Last year, the City of Rosemount partnered with the University of Minnesota’s Resilient Communities Project on a one-year undertaking in which students across various disciplines worked with city staff to identify 29 projects that would advance local sustainability and resilience in the community.

Now, the city must determine what to do with the results. Though the University of Minnesota provided the city with a list of project summaries and suggested courses of action, it is up to the city to put its ideas into action.

Community development director Kim Lindquist said the city took something away from almost every project but will need to pick and choose which parts it wants to follow through with in the months ahead.

Lindquist said she had initially thought the University would propose some course of action and the city would be able to take the entire project and implement it as written.

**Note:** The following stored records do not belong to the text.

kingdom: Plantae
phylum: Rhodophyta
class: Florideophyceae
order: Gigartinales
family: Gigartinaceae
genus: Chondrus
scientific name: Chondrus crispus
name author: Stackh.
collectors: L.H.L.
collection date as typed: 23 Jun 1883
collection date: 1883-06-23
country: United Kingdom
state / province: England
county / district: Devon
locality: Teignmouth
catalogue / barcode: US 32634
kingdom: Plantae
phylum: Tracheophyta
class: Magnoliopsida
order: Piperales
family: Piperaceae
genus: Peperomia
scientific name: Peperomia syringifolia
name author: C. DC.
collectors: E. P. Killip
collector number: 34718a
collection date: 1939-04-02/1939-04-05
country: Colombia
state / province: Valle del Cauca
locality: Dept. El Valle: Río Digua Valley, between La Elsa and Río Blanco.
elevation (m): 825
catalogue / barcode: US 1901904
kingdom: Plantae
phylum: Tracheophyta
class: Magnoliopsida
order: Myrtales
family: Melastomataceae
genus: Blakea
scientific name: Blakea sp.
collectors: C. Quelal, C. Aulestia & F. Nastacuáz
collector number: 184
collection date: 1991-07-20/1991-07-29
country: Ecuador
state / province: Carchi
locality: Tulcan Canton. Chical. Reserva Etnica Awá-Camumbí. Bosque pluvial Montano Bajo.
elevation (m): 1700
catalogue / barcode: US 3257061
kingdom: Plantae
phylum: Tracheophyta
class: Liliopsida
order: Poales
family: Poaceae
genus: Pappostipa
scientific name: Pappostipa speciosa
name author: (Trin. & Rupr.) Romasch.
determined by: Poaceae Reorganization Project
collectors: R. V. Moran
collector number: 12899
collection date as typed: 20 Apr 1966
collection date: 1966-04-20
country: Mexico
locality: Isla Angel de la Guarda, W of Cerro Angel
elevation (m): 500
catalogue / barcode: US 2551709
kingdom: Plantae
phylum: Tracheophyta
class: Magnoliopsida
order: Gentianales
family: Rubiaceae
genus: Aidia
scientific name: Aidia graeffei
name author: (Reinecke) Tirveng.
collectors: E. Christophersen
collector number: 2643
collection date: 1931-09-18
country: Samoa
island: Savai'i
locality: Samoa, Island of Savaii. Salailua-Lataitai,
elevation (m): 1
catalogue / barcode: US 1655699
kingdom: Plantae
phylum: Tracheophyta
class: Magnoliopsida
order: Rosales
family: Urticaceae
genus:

“It’s more like you have to take parts of projects that are really relevant and good,” she said. “There is some valuable information there. Some is implementable now, some will be housed in the comprehensive plan, but it’s a bit more stretched out, like crumbs along the way.”

The city, which is currently working on gathering public input and updating its comprehensive plan, has already made some modifications to programs based on the studies’ results. Some of the specific projects the council wishes to address involve parks, recreation and open spaces, making the the city’s farmer’s market more accessible to the public, increasing civic engagement and finding more ways to reach out to immigrants.

Mayor Bill Droste emphasized the importance of engaging with the public to develop a strong vision for the community. City administrator Dwight Johnson said ideally, the city hopes to use the University of Minnesota proposals as benchmarks and review them periodically.

“I think a lot of ideas or parts of ideas have already been implemented in some fashion or another,” Johnson said. “There is more to be done. It’s a matter of reviewing it every now and then.”